Penso anche a trovare, creare modelli diversi: intanto e sempre, si spera, nella relazione paziente/terapeuta e poi anche giocando con le immagini e le letture, andando in cerca di certe vecchie affascinanti signore. Una ricerca di immagini, di fotografie di vecchi visi che dicono qualcosa.
Penso al Body Tracing e alla ridefinizione dei confini, al poter rinegoziare le pulsioni sotto auspici più favorevoli (rimando per questo a Arte Terapia di Mimma Della Cagnoletta , pag. 180/182).
Penso al poter ritrovare attraverso le consistenze, i gesti, le forme le immagini i luoghi altri dove l’anima sta ancora abitando: un autoritratto, un autoscatto preso camminando, in movimento, work in progress in un luogo e una situazione particolare.
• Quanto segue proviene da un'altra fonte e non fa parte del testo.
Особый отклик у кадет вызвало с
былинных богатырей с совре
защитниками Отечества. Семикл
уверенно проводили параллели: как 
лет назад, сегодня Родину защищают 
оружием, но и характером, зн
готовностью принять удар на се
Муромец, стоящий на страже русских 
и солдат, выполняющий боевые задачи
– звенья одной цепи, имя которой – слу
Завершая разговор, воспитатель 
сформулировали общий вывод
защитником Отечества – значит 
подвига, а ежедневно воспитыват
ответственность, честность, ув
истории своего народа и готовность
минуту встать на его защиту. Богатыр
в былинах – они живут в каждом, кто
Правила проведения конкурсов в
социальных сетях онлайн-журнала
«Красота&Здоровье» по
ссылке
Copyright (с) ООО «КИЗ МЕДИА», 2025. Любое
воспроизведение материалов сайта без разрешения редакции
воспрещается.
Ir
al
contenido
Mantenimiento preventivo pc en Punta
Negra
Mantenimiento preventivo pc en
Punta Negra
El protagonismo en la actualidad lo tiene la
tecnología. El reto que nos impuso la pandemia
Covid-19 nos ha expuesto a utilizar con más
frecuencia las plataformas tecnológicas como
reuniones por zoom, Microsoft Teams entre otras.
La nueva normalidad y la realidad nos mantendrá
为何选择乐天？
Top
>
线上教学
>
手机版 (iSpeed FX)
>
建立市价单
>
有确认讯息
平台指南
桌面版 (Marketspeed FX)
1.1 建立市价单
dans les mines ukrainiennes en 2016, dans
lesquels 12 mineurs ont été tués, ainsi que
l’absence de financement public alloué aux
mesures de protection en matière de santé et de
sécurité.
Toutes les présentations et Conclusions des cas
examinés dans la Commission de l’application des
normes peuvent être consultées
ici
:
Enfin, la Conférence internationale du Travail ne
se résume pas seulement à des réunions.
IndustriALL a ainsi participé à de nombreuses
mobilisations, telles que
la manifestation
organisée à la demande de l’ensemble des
Ogni lavoro è sempre anche un autoritratto: ci sono autoritratti attraverso gli oggetti (pensate a De Chirico o ad Ernst), altri colmi di emotività, altri ancora in cui lo sfondo è più significativo del primo piano (sto pensando a certi lavori di Gauguin). In arte terapia può capitare che il volto non ci sia, ma sappiamo bene cosa possono raccontare, sfondi, texture, oggetti, intensità del colore. Si possono rintracciare nei flussi di ogetti artistici elementi costitutivi di una persona, apprezzarne i cambiamenti, vederla crescere e fare in modo che si veda.
Le immagini di oggi sono opere di pittrici; autoritratti. Come questo di Alice Neel
l’affascinante The Blue Room di Susan Valadon che aveva fatto a lungo la modella prima di dipingere…
o la galleria di autoritratti di Paula Modersohn Becker:
ne ho scelti due, ne potete trovare molti, a diverse età, testimoni di quante Paule fosse capace di riconoscere e accogliere.